▶ _What you are asked to do_:
Pick out each line in the rows below that contains the word "personnalités", and copy those lines.

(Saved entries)
· · · · ·

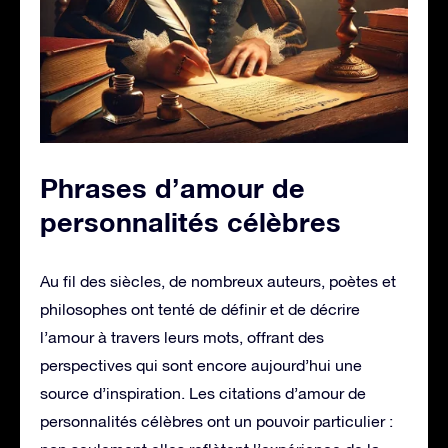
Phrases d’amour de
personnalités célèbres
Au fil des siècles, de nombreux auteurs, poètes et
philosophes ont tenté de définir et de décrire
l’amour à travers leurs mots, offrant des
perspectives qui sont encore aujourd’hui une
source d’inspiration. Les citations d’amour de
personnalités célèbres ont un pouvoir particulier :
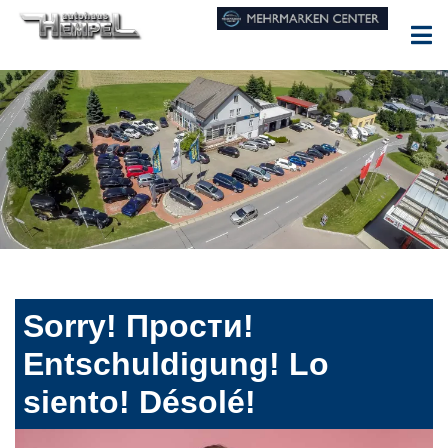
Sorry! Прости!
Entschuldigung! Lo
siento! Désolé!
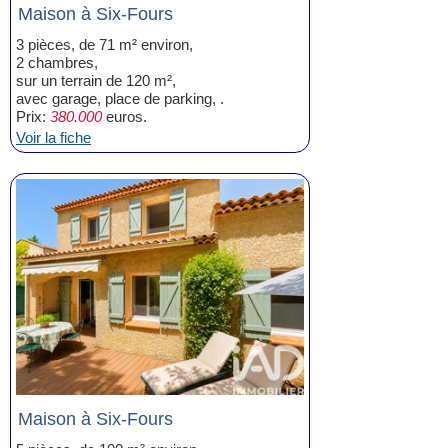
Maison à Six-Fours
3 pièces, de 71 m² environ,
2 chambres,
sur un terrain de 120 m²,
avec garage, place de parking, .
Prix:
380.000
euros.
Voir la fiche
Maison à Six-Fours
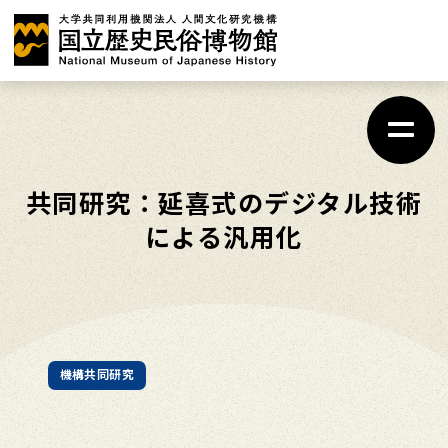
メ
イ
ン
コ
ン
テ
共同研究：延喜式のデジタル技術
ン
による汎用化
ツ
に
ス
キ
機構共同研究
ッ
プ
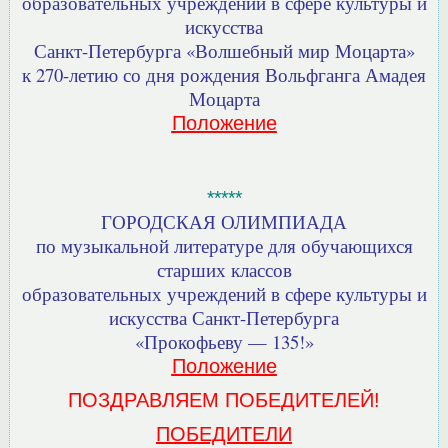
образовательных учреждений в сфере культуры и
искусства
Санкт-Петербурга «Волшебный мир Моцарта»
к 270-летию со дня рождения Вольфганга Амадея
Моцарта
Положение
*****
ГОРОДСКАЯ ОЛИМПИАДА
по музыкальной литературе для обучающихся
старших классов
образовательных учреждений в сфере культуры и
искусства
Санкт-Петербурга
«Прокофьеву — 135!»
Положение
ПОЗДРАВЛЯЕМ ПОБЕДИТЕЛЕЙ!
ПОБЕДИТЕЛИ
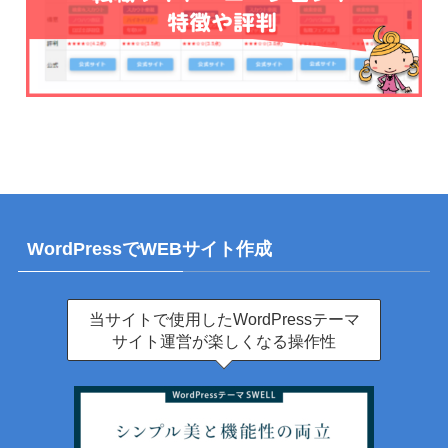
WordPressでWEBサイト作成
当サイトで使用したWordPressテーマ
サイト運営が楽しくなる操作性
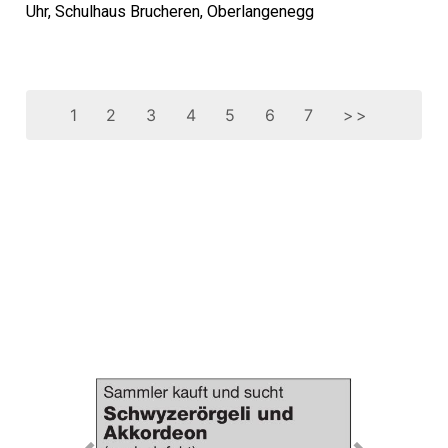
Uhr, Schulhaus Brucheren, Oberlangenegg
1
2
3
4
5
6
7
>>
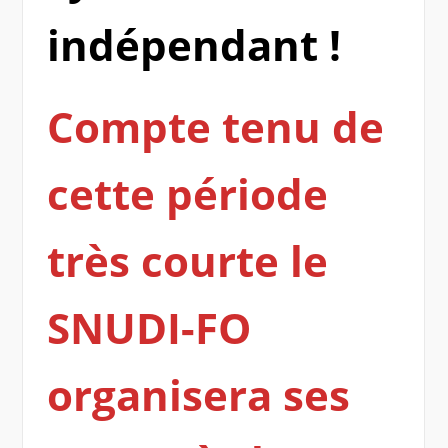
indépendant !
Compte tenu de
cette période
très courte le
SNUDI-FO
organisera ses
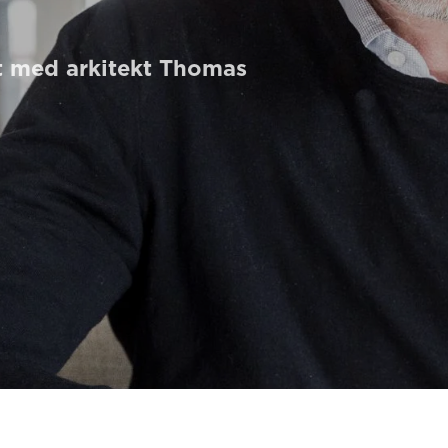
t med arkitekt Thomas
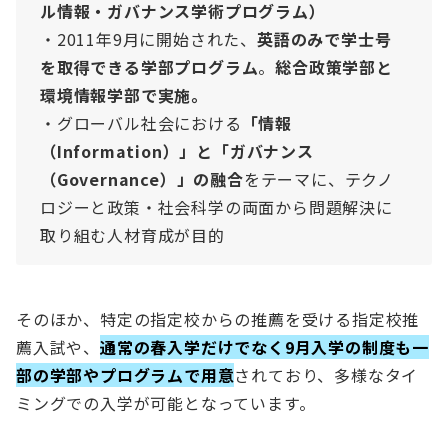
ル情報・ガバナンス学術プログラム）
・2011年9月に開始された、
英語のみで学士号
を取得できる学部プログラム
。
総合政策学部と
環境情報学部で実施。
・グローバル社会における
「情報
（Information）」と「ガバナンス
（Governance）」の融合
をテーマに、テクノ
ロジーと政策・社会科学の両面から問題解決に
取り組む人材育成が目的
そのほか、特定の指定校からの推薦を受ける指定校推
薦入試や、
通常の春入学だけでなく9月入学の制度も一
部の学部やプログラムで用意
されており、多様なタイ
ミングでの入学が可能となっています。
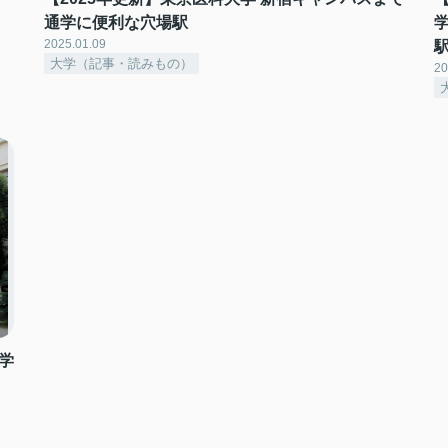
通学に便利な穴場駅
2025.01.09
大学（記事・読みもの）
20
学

· · · · ·

▶ _Response_:
personnalités célèbres
personnalités célèbres ont un pouvoir particulier :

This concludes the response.